# Lab 10

# Wikispeedia Dataset

There are many games a person can play using Wikipedia. `Wikispeedia` is a game that challenges players to find a path from a starting article to a destination article using only Wikipedia links. For example navigating from `Popcorn` to `Guitar` as quickly as possible would involve some creative thinking.
We have 4,604 Wikipedia articles chosen for an online version of this game (`articles.txt`) and all the links between those pages (`links.txt`). These two files are included with this lab, but if you want to know more, you can download the original data here: `https://snap.stanford.edu/data/wikispeedia.html`.

# Random Walk

The Python program below will read the `articles.txt` and `links.txt`. It will then pick a random Wikipedia article to start and follow random links `num_steps` times. We call this a random walk on the graph. Run this program a few times. Look for pages that show up frequently in the random walks.

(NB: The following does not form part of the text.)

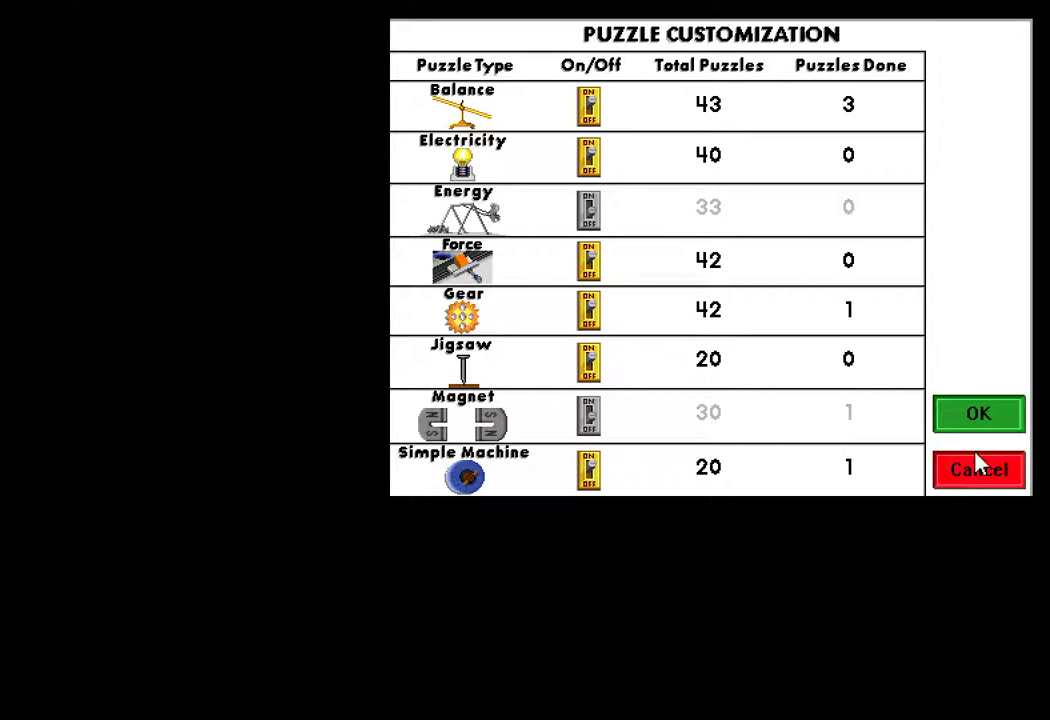
{"keys": [], "mouse": [], "mouse_move": "left", "events": []}
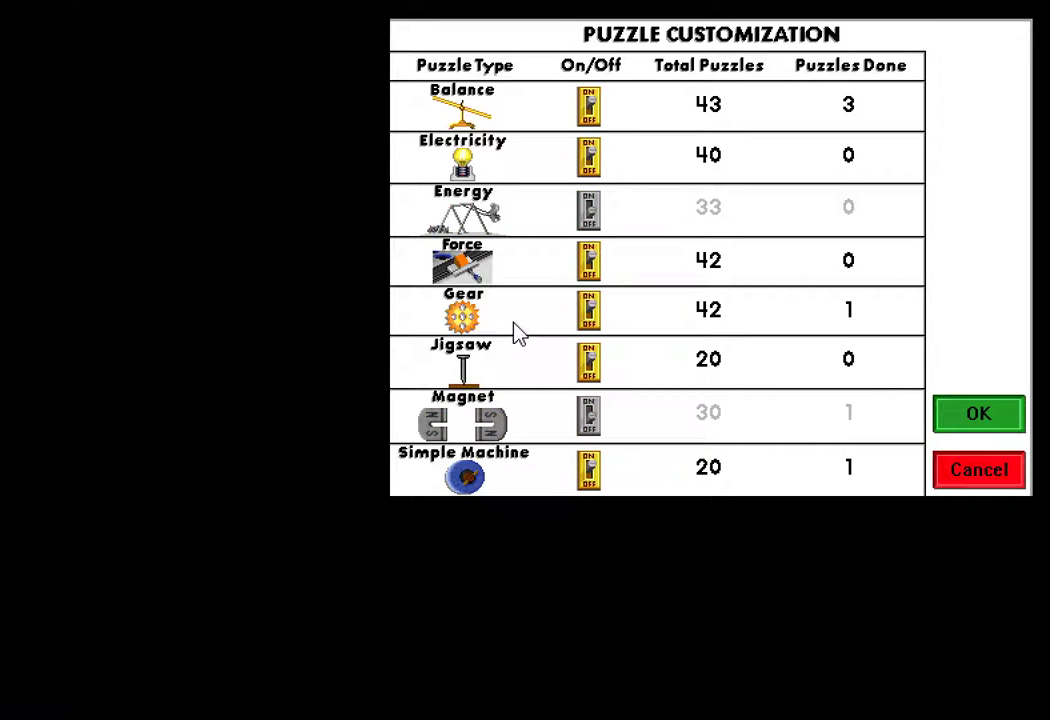
{"keys": [], "mouse": [], "mouse_move": "right", "events": [[267, "mouse_left", "down"], [317, "mouse_left", "up"]]}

What would it mean for an article to show up a lot in these random walks?

In [None]:
import random

'''
Read in article names
'''
names=[]
links={}
for line in open("articles.txt"):
    if line[0]=="#":
        continue
    line=line.strip()
    names.append(line)
    links[line]=[]
    
'''
Read in links
'''
for line in open("links.txt"):
    if line[0]=="#":
        continue
    line=line.strip()
    splitline=line.split("\t")
    if len(splitline)!=2:
        continue
    a,b=splitline
    links[a].append(b)

current=random.choice(names)
print(current)

num_steps=100
for i in range(num_steps):
    current=random.choice(links[current])
    print(current)

# PageRank

Next, we will use the `Wikispeedia` dataset to explore the PageRank algorithm. The Python program below will read the files, compute the PageRank for each of the Wikipedia articles, and then write the result into a file called `ranking.txt`. Each line in the file has the name of the article and its PageRank. The file is sorted, so pages with the highest PageRank are displayed first. Try to relate what you observe to what you observed in the random walks.

In [1]:
import operator
import networkx as nx

'''
Read in article names
'''
names=[]
name2num={}
for line in open("articles.txt"):
    if line[0]=="#":
        continue
    line=line.strip()
    name2num[line]=len(names)
    names.append(line)
    
'''
Read in links
'''
G=nx.DiGraph()
for line in open("links.txt"):
    if line[0]=="#":
        continue
    line=line.strip()
    splitline=line.split("\t")
    if len(splitline)!=2:
        continue
    a,b=splitline
    i,j=name2num[a],name2num[b]
    G.add_edge(i,j)
    
pr=nx.pagerank(G)

sorted_pr=sorted(pr.items(), key=operator.itemgetter(1),reverse=True)

f=open("ranking.txt",'w')
for pagenum,rank in sorted_pr:
    f.write(names[pagenum]+"\t"+str(rank)+"\n")
    
f.close()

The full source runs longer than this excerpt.